Stated exercise:
From the items below, quote the lines running from the one containing "Write the ABC notation for this score." through the end of the items, reproducing them precisely and quoting nothing else.

Stored items:

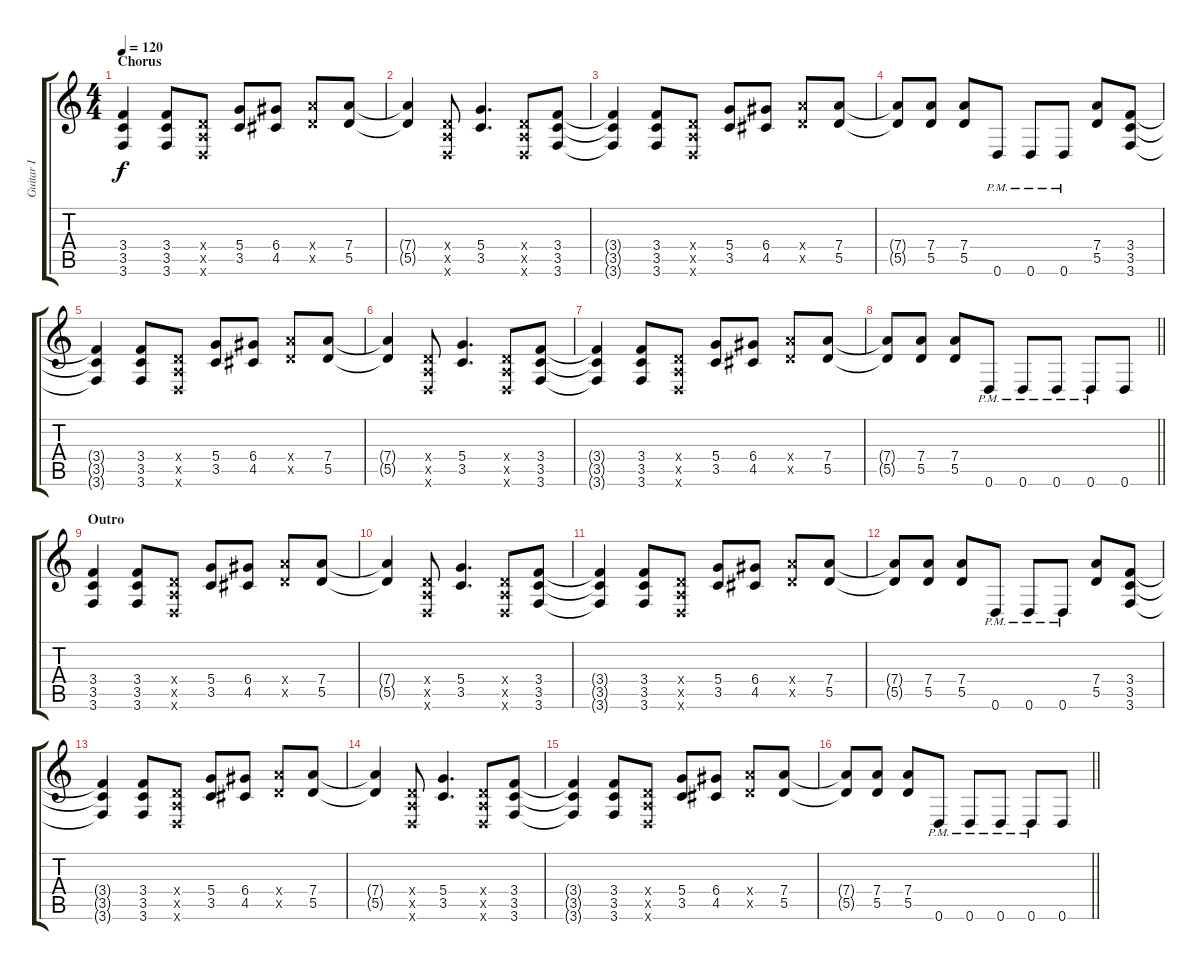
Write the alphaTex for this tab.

\track ("Guitar I" "Guitar I") {instrument distortionguitar}
\staff {score tabs}
\tuning (E4 B3 G3 D3 A2 D2) {hide}
\ts (4 4)
\section ("" "Chorus")
\tempo 120
\clef g2
\ks c
(3.4 3.5 3.6).4{dy f volume 16 balance 8 instrument distortionguitar} (3.4 3.5 3.6).8 (0.4{x} 0.5{x} 0.6{x}).8 (5.4 3.5).8 (6.4 4.5).8 (7.4{x} 5.5{x}).8 (7.4 5.5).8 |
(7.4{t} 5.5{t}).4 (0.4{x} 0.5{x} 0.6{x}).8 (5.4 3.5).4{d} (0.4{x} 0.5{x} 0.6{x}).8 (3.4 3.5 3.6).8 |
(3.4{t} 3.5{t} 3.6{t}).4 (3.4 3.5 3.6).8 (0.4{x} 0.5{x} 0.6{x}).8 (5.4 3.5).8 (6.4 4.5).8 (7.4{x} 5.5{x}).8 (7.4 5.5).8 |
(7.4{t} 5.5{t}).8 (7.4 5.5).8 (7.4 5.5).8 0.6{pm}.8 0.6{pm}.8 0.6{pm}.8 (7.4 5.5).8 (3.4 3.5 3.6).8 |
(3.4{t} 3.5{t} 3.6{t}).4 (3.4 3.5 3.6).8 (0.4{x} 0.5{x} 0.6{x}).8 (5.4 3.5).8 (6.4 4.5).8 (7.4{x} 5.5{x}).8 (7.4 5.5).8 |
(7.4{t} 5.5{t}).4 (0.4{x} 0.5{x} 0.6{x}).8 (5.4 3.5).4{d} (0.4{x} 0.5{x} 0.6{x}).8 (3.4 3.5 3.6).8 |
(3.4{t} 3.5{t} 3.6{t}).4 (3.4 3.5 3.6).8 (0.4{x} 0.5{x} 0.6{x}).8 (5.4 3.5).8 (6.4 4.5).8 (7.4{x} 5.5{x}).8 (7.4 5.5).8 |
\barLineRight lightlight
(7.4{t} 5.5{t}).8 (7.4 5.5).8 (7.4 5.5).8 0.6{pm}.8 0.6{pm}.8 0.6{pm}.8 0.6{pm}.8 0.6.8 |
\section ("" "Outro")
(3.4 3.5 3.6).4 (3.4 3.5 3.6).8 (0.4{x} 0.5{x} 0.6{x}).8 (5.4 3.5).8 (6.4 4.5).8 (7.4{x} 5.5{x}).8 (7.4 5.5).8 |
(7.4{t} 5.5{t}).4 (0.4{x} 0.5{x} 0.6{x}).8 (5.4 3.5).4{d} (0.4{x} 0.5{x} 0.6{x}).8 (3.4 3.5 3.6).8 |
(3.4{t} 3.5{t} 3.6{t}).4 (3.4 3.5 3.6).8 (0.4{x} 0.5{x} 0.6{x}).8 (5.4 3.5).8 (6.4 4.5).8 (7.4{x} 5.5{x}).8 (7.4 5.5).8 |
(7.4{t} 5.5{t}).8 (7.4 5.5).8 (7.4 5.5).8 0.6{pm}.8 0.6{pm}.8 0.6{pm}.8 (7.4 5.5).8 (3.4 3.5 3.6).8 |
(3.4{t} 3.5{t} 3.6{t}).4 (3.4 3.5 3.6).8 (0.4{x} 0.5{x} 0.6{x}).8 (5.4 3.5).8 (6.4 4.5).8 (7.4{x} 5.5{x}).8 (7.4 5.5).8 |
(7.4{t} 5.5{t}).4 (0.4{x} 0.5{x} 0.6{x}).8 (5.4 3.5).4{d} (0.4{x} 0.5{x} 0.6{x}).8 (3.4 3.5 3.6).8 |
(3.4{t} 3.5{t} 3.6{t}).4 (3.4 3.5 3.6).8 (0.4{x} 0.5{x} 0.6{x}).8 (5.4 3.5).8 (6.4 4.5).8 (7.4{x} 5.5{x}).8 (7.4 5.5).8 |
\barLineRight lightlight
(7.4{t} 5.5{t}).8 (7.4 5.5).8 (7.4 5.5).8 0.6{pm}.8 0.6{pm}.8 0.6{pm}.8 0.6{pm}.8 0.6.8
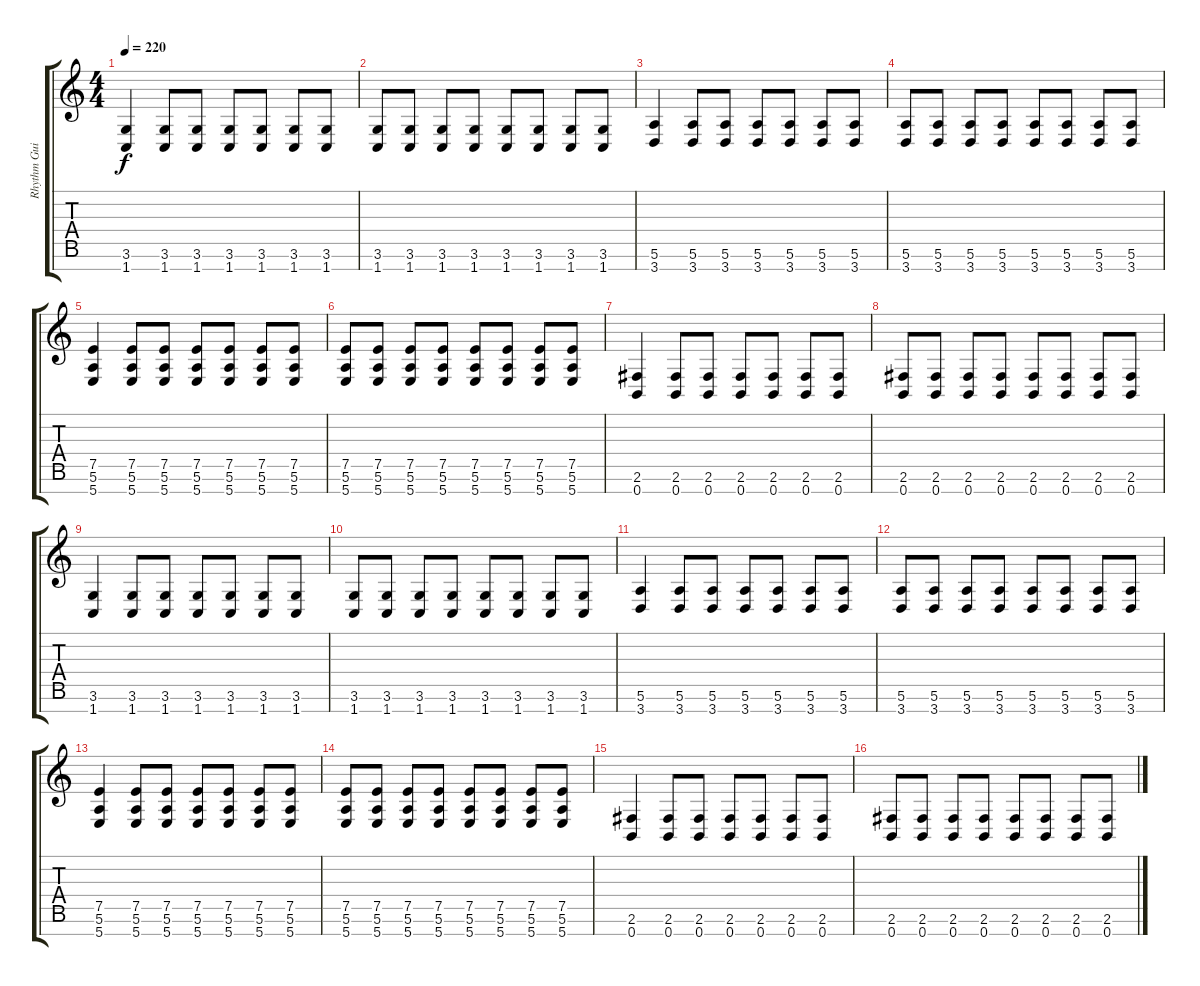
\track ("Rhythm Guitar 1" "Rhythm Gui") {instrument distortionguitar}
\staff {score tabs}
\tuning (E4 B3 G3 D3 A2 E2 B1) {hide}
\ts (4 4)
\tempo 220
\clef g2
\ks c
(3.6 1.7).4{dy f} (3.6 1.7).8 (3.6 1.7).8 (3.6 1.7).8 (3.6 1.7).8 (3.6 1.7).8 (3.6 1.7).8 |
(3.6 1.7).8 (3.6 1.7).8 (3.6 1.7).8 (3.6 1.7).8 (3.6 1.7).8 (3.6 1.7).8 (3.6 1.7).8 (3.6 1.7).8 |
(5.6 3.7).4 (5.6 3.7).8 (5.6 3.7).8 (5.6 3.7).8 (5.6 3.7).8 (5.6 3.7).8 (5.6 3.7).8 |
(5.6 3.7).8 (5.6 3.7).8 (5.6 3.7).8 (5.6 3.7).8 (5.6 3.7).8 (5.6 3.7).8 (5.6 3.7).8 (5.6 3.7).8 |
(7.5 5.6 5.7).4 (7.5 5.6 5.7).8 (7.5 5.6 5.7).8 (7.5 5.6 5.7).8 (7.5 5.6 5.7).8 (7.5 5.6 5.7).8 (7.5 5.6 5.7).8 |
(7.5 5.6 5.7).8 (7.5 5.6 5.7).8 (7.5 5.6 5.7).8 (7.5 5.6 5.7).8 (7.5 5.6 5.7).8 (7.5 5.6 5.7).8 (7.5 5.6 5.7).8 (7.5 5.6 5.7).8 |
(2.6 0.7).4 (2.6 0.7).8 (2.6 0.7).8 (2.6 0.7).8 (2.6 0.7).8 (2.6 0.7).8 (2.6 0.7).8 |
(2.6 0.7).8 (2.6 0.7).8 (2.6 0.7).8 (2.6 0.7).8 (2.6 0.7).8 (2.6 0.7).8 (2.6 0.7).8 (2.6 0.7).8 |
(3.6 1.7).4 (3.6 1.7).8 (3.6 1.7).8 (3.6 1.7).8 (3.6 1.7).8 (3.6 1.7).8 (3.6 1.7).8 |
(3.6 1.7).8 (3.6 1.7).8 (3.6 1.7).8 (3.6 1.7).8 (3.6 1.7).8 (3.6 1.7).8 (3.6 1.7).8 (3.6 1.7).8 |
(5.6 3.7).4 (5.6 3.7).8 (5.6 3.7).8 (5.6 3.7).8 (5.6 3.7).8 (5.6 3.7).8 (5.6 3.7).8 |
(5.6 3.7).8 (5.6 3.7).8 (5.6 3.7).8 (5.6 3.7).8 (5.6 3.7).8 (5.6 3.7).8 (5.6 3.7).8 (5.6 3.7).8 |
(7.5 5.6 5.7).4 (7.5 5.6 5.7).8 (7.5 5.6 5.7).8 (7.5 5.6 5.7).8 (7.5 5.6 5.7).8 (7.5 5.6 5.7).8 (7.5 5.6 5.7).8 |
(7.5 5.6 5.7).8 (7.5 5.6 5.7).8 (7.5 5.6 5.7).8 (7.5 5.6 5.7).8 (7.5 5.6 5.7).8 (7.5 5.6 5.7).8 (7.5 5.6 5.7).8 (7.5 5.6 5.7).8 |
(2.6 0.7).4 (2.6 0.7).8 (2.6 0.7).8 (2.6 0.7).8 (2.6 0.7).8 (2.6 0.7).8 (2.6 0.7).8 |
(2.6 0.7).8 (2.6 0.7).8 (2.6 0.7).8 (2.6 0.7).8 (2.6 0.7).8 (2.6 0.7).8 (2.6 0.7).8 (2.6 0.7).8
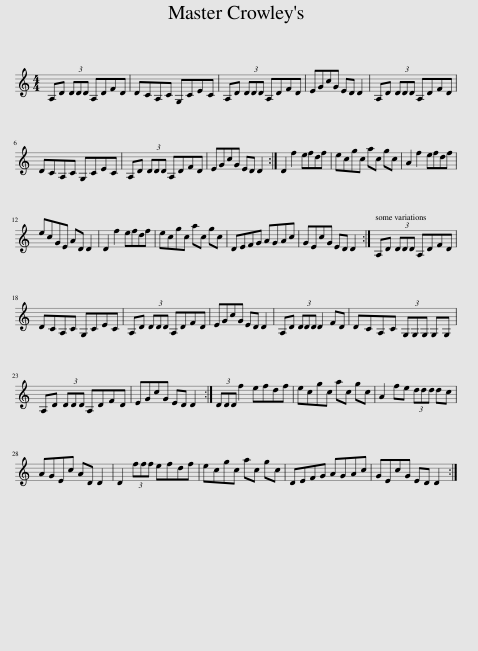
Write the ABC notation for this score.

X:1
L:1/8
M:4/4
I:linebreak $
K:C
V:1 treble
V:1
 A,D (3DDD A,DFD | DCA,C G,CEC | A,D (3DDD A,DFD | EGcG ED D2 | A,D (3DDD A,DFD |$ %5
 DCA,C G,CEC | A,D (3DDD A,DFD | EGcG ED D2 :| D2 f2 efdf | ecgc ac gc | %10
 A2 f2 efdf |$ ecGE AD D2 | D2 f2 efdf | ecgc ac gc | DEFG AGAc | %15
 GEcG ED D2 :| A,D (3DDD A,DFD |$ DCA,C G,CEC | A,D (3DDD A,DFD | EGcG ED D2 | %20
 A,D (3DDD D2 FD | DCA,C (3G,G,G, G,G, |$ A,D (3DDD A,DFD | EGcG ED D2 :| (3DDD f2 efdf | %25
 ecgc ac gc | A2 fe (3ddd dc |$ AGEc AD D2 | D2 (3fff efdf | ecgc ac gc | %30
 DEFG AGAc | GEcG ED D2 :| %32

Reply:
Write the ABC notation for this score.

X:1
L:1/8
M:4/4
I:linebreak $
K:C
V:1 treble
V:1
 A,D (3DDD A,DFD | DCA,C G,CEC | A,D (3DDD A,DFD | EGcG ED D2 | A,D (3DDD A,DFD |$ %5
 DCA,C G,CEC | A,D (3DDD A,DFD | EGcG ED D2 :| D2 f2 efdf | ecgc ac gc | %10
 A2 f2 efdf |$ ecGE AD D2 | D2 f2 efdf | ecgc ac gc | DEFG AGAc | %15
 GEcG ED D2 :| A,D (3DDD A,DFD |$ DCA,C G,CEC | A,D (3DDD A,DFD | EGcG ED D2 | %20
 A,D (3DDD D2 FD | DCA,C (3G,G,G, G,G, |$ A,D (3DDD A,DFD | EGcG ED D2 :| (3DDD f2 efdf | %25
 ecgc ac gc | A2 fe (3ddd dc |$ AGEc AD D2 | D2 (3fff efdf | ecgc ac gc | %30
 DEFG AGAc | GEcG ED D2 :| %32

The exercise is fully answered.